## 1 Introduction

[2] The concept of potential predictability is based on the idealization that interannual variability of seasonal means can be partitioned into two independent components: weather noise variability that is inherently unpredictable beyond a few days (or a few weeks for certain large‒scale structures) and a slowly varying component that is potentially predictable [*Madden*, 1976]. The extent to which seasonal variability exceeds weather noise variability determines the degree of potential predictability. The source of potential predictability often is identified with slowly varying components of the climate system, such as sea surface temperature, sea ice, or soil moisture, and, as such, is relatively constant within a season but can change dramatically from year to year. In principle, potential predictability also can arise from internal atmospheric dynamics [*Frederiksen and Zheng*, 2007]. Strictly speaking, externally forced changes in greenhouse gases, aerosols, and solar insolation also contribute to potential predictability. The word “potential” is used because the persistent components themselves may not be predictable on seasonal timescales.
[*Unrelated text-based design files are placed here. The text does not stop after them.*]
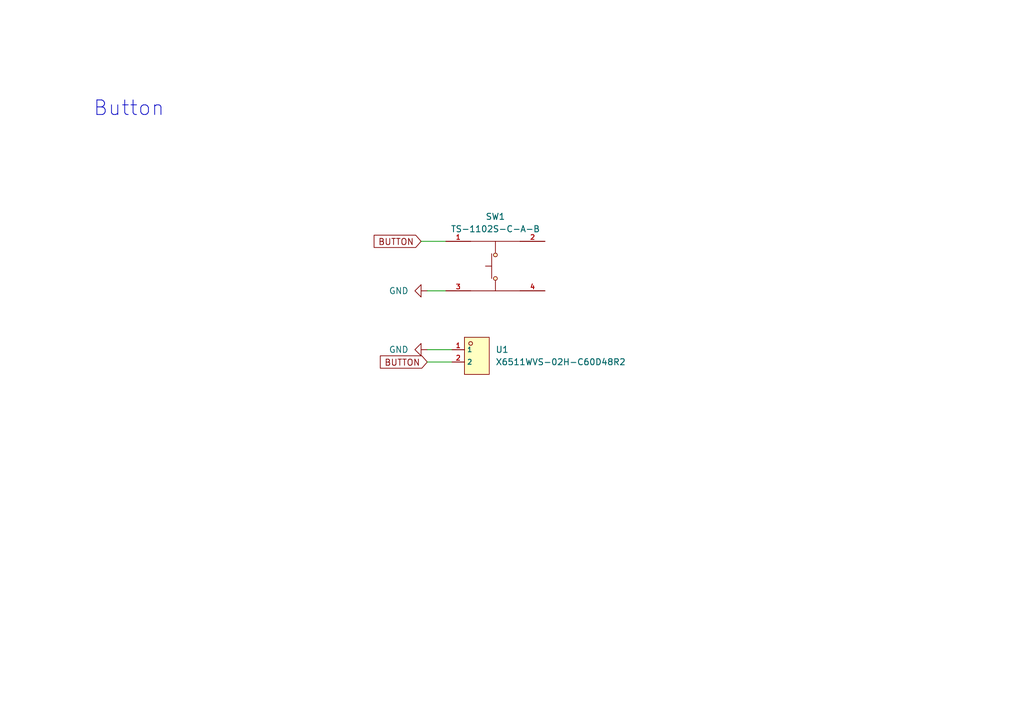
<source format=kicad_sch>
(kicad_sch (version 20230121) (generator eeschema)

  (uuid 7e949146-fbc6-446d-8c36-ad04c619ed6d)

  (paper "A5")

  


  (wire (pts (xy 87.63 59.69) (xy 91.44 59.69))
    (stroke (width 0) (type default))
    (uuid 258df961-d95b-4da9-b891-2dcd57dac8a4)
  )
  (wire (pts (xy 87.63 71.755) (xy 92.71 71.755))
    (stroke (width 0) (type default))
    (uuid 9ea093c0-9c43-4aa5-b0e9-7c8a7d43f9f1)
  )
  (wire (pts (xy 86.36 49.53) (xy 91.44 49.53))
    (stroke (width 0) (type default))
    (uuid b7184ae9-7964-40df-8b9f-f4380aad0b9a)
  )
  (wire (pts (xy 87.63 74.295) (xy 92.71 74.295))
    (stroke (width 0) (type default))
    (uuid e1e3cefb-e810-4631-a9f4-c7d7e8d09fd5)
  )

  (text "Button" (at 19.05 24.13 0)
    (effects (font (size 3 3)) (justify left bottom))
    (uuid 1de5b120-fd94-4660-9b13-eb68baed7bcc)
  )

  (global_label "BUTTON" (shape input) (at 86.36 49.53 180) (fields_autoplaced)
    (effects (font (size 1.27 1.27)) (justify right))
    (uuid 7db70459-c252-4382-b8fd-93c694bd9def)
    (property "Intersheetrefs" "${INTERSHEET_REFS}" (at 76.7502 49.6094 0)
      (effects (font (size 1.27 1.27)) (justify right) hide)
    )
  )
  (global_label "BUTTON" (shape input) (at 87.63 74.295 180) (fields_autoplaced)
    (effects (font (size 1.27 1.27)) (justify right))
    (uuid bd7f858a-6321-4918-bd6a-35fb4548e398)
    (property "Intersheetrefs" "${INTERSHEET_REFS}" (at 78.0202 74.3744 0)
      (effects (font (size 1.27 1.27)) (justify right) hide)
    )
  )

  (symbol (lib_id "MyParts:X6511WVS-02H-C60D48R2") (at 97.79 60.325 0) (unit 1)
    (in_bom yes) (on_board yes) (dnp no) (fields_autoplaced)
    (uuid 06a07f5f-eb3d-4eda-a970-48462e075abf)
    (property "Reference" "U1" (at 101.6 71.7549 0)
      (effects (font (size 1.27 1.27)) (justify left))
    )
    (property "Value" "X6511WVS-02H-C60D48R2" (at 101.6 74.2949 0)
      (effects (font (size 1.27 1.27)) (justify left))
    )
    (property "Footprint" "footprint:HDR-SMD_2P-P2.54_XKB_X6511WVS-02H-C60D48R2" (at 97.79 70.485 0)
      (effects (font (size 1.27 1.27) italic) hide)
    )
    (property "Datasheet" "https://atta.szlcsc.com/upload/public/pdf/source/20200909/C780060_F941EB1B69F43B5D6329EAF74E2E27BB.pdf" (at 95.504 60.198 0)
      (effects (font (size 1.27 1.27)) (justify left) hide)
    )
    (property "LCSC" "C2883759" (at 97.79 60.325 0)
      (effects (font (size 1.27 1.27)) hide)
    )
    (pin "1" (uuid daa5f204-0ae2-46c8-865a-cf9acdf0f663))
    (pin "2" (uuid 6c3012c9-1696-47b1-b1fe-83a6a8ae6f35))
    (instances
      (project "Button PCB"
        (path "/7e949146-fbc6-446d-8c36-ad04c619ed6d"
          (reference "U1") (unit 1)
        )
      )
      (project "TouchPad PCB"
        (path "/afe65c57-45dd-4a75-9324-3948ef8211e5"
          (reference "U4") (unit 1)
        )
      )
    )
  )

  (symbol (lib_id "MyParts:TS-1102S-C-A-B") (at 101.6 54.61 0) (unit 1)
    (in_bom yes) (on_board yes) (dnp no) (fields_autoplaced)
    (uuid 567611fc-841e-42fe-ba1a-a1edb1a2bf14)
    (property "Reference" "SW1" (at 101.6 44.45 0)
      (effects (font (size 1.27 1.27)))
    )
    (property "Value" "TS-1102S-C-A-B" (at 101.6 46.99 0)
      (effects (font (size 1.27 1.27)))
    )
    (property "Footprint" "footprint:KEY-SMD_4P-L6.0-W6.0-P4.50-LS8.6" (at 101.6 63.5 0)
      (effects (font (size 1.27 1.27) italic) hide)
    )
    (property "Datasheet" "https://item.szlcsc.com/353280.html" (at 83.82 66.04 0)
      (effects (font (size 1.27 1.27)) (justify left) hide)
    )
    (property "LCSC #" "C381038" (at 101.6 69.85 0)
      (effects (font (size 1.27 1.27)) hide)
    )
    (pin "1" (uuid 55b3a80f-c3ce-460d-b48d-32201cc0e83f))
    (pin "2" (uuid 7586c2d0-6b91-40cd-8309-1b38a72a049b))
    (pin "3" (uuid c722606f-f451-4c4d-a6a1-0a64117a246c))
    (pin "4" (uuid 881cbfe7-297b-4f55-81b5-4c5500df6dd9))
    (instances
      (project "Button PCB"
        (path "/7e949146-fbc6-446d-8c36-ad04c619ed6d"
          (reference "SW1") (unit 1)
        )
      )
      (project "GlowTower_LED_connector_PCB"
        (path "/e63e39d7-6ac0-4ffd-8aa3-1841a4541b55"
          (reference "SW1") (unit 1)
        )
      )
    )
  )

  (symbol (lib_id "power:GND") (at 87.63 59.69 270) (unit 1)
    (in_bom yes) (on_board yes) (dnp no) (fields_autoplaced)
    (uuid c1877c08-7d03-4065-a24a-a5c56a5bea20)
    (property "Reference" "#PWR01" (at 81.28 59.69 0)
      (effects (font (size 1.27 1.27)) hide)
    )
    (property "Value" "GND" (at 83.82 59.6899 90)
      (effects (font (size 1.27 1.27)) (justify right))
    )
    (property "Footprint" "" (at 87.63 59.69 0)
      (effects (font (size 1.27 1.27)) hide)
    )
    (property "Datasheet" "" (at 87.63 59.69 0)
      (effects (font (size 1.27 1.27)) hide)
    )
    (pin "1" (uuid a3926c32-bace-42f9-88cd-30fc5835994b))
    (instances
      (project "Button PCB"
        (path "/7e949146-fbc6-446d-8c36-ad04c619ed6d"
          (reference "#PWR01") (unit 1)
        )
      )
      (project "GlowTower_LED_connector_PCB"
        (path "/e63e39d7-6ac0-4ffd-8aa3-1841a4541b55"
          (reference "#PWR0102") (unit 1)
        )
      )
    )
  )

  (symbol (lib_id "power:GND") (at 87.63 71.755 270) (unit 1)
    (in_bom yes) (on_board yes) (dnp no) (fields_autoplaced)
    (uuid f171f38d-5f46-4fed-96b2-7113ea64946d)
    (property "Reference" "#PWR02" (at 81.28 71.755 0)
      (effects (font (size 1.27 1.27)) hide)
    )
    (property "Value" "GND" (at 83.82 71.7549 90)
      (effects (font (size 1.27 1.27)) (justify right))
    )
    (property "Footprint" "" (at 87.63 71.755 0)
      (effects (font (size 1.27 1.27)) hide)
    )
    (property "Datasheet" "" (at 87.63 71.755 0)
      (effects (font (size 1.27 1.27)) hide)
    )
    (pin "1" (uuid 6627573e-c3c1-47a6-918a-8ab3c29e0a9c))
    (instances
      (project "Button PCB"
        (path "/7e949146-fbc6-446d-8c36-ad04c619ed6d"
          (reference "#PWR02") (unit 1)
        )
      )
      (project "GlowTower_LED_connector_PCB"
        (path "/e63e39d7-6ac0-4ffd-8aa3-1841a4541b55"
          (reference "#PWR0102") (unit 1)
        )
      )
    )
  )

  (sheet_instances
    (path "/" (page "1"))
  )
)

</source>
[3] There are two fundamentally different approaches to quantifying potential predictability. The first is based on generating an ensemble of climate realizations using a dynamical model. For instance, all members of an ensemble could be forced by the same sea surface temperature (SST) but initialized at slightly different atmospheric states [*Rowell et al.*, 1995; *Kumar and Hoerling*, 1995; *Zwiers*, 1996]. The spread of ensemble members for a given SST measures the weather noise variability, while the variation of the ensemble mean due to varying SSTs measures the boundary‒forced interannual variability. This approach has the advantage of having scope to detect weak signals according to *Rowell et al.* [1995] but has the disadvantage of relying on models that are always imperfect.

[4] The second approach is to estimate potential predictability from statistical models fitted to a single realization of observation‒based data. This approach avoids problems due to inadequate dynamical and physical representations but requires long, homogeneous time series and makes statistical assumptions that may be violated. Just as dynamical models differ in their assumptions regarding the behavior of physical processes, statistical methods differ in their assumptions regarding the probabilistic structure of the underlying stochastic process. *Madden* [1976] proposed a frequency domain approach to estimating potential predictability in which weather noise variance is estimated from power spectra derived from 96 day time series [see also *Shukla*, 1983; *Zwiers*, 1987]. *Shukla and Gutzler* [1983] proposed an analysis of variance method modified to account for autocorrelated time series [see also *DelSole and Feng*, 2013]. *Jones et al.* [1995] proposed a time domain approach in which time series are fitted to a mixed model with errors having an autoregressive moving‒average structure. *Zheng* [1996] proposed this model for estimating autocorrelations, and *Feng et al.* [2012] proposed a simplified version of this model, called the analysis of covariance (ANOCOVA) model, for testing hypotheses about potential predictability. *Zheng et al.* [2000] proposed an analysis of variance method that can be applied to monthly mean time series. Finally, *Feng et al.* [2011] proposed a bootstrap technique that makes less restrictive assumptions about the underlying stochastic process.

[5] A comparison of the above predictability estimates has not been made using the same data set spanning the same modern time period over the entire globe. The purpose of this study is to compare estimates of potential seasonal predictability derived from *observation‒based daily time series*. These methods are denoted as Shukla‒Gutzler (SG), Madden (MN), ANOCOVA, and bootstrap and are described in more detail in section 2. The method of *Zheng et al.* [2000] is not included since it is based on monthly means, but we will show that many of our results are consistent with the results shown in *Zheng et al.* [2000], which is impressive given that it does not process daily information. Furthermore, we consider only the autoregressive approach of *Feng et al.* [2012], which appears to be adequate in most cases. The estimates of potential predictability produced by these methods are of fundamental interest, and their differences highlight the sensitivity of these estimates to the choice of method. Application of these methods to synthetic data is discussed in section 3, while application to observation‒based data is discussed in section 5. The concluding section provides a summary and discussion of results.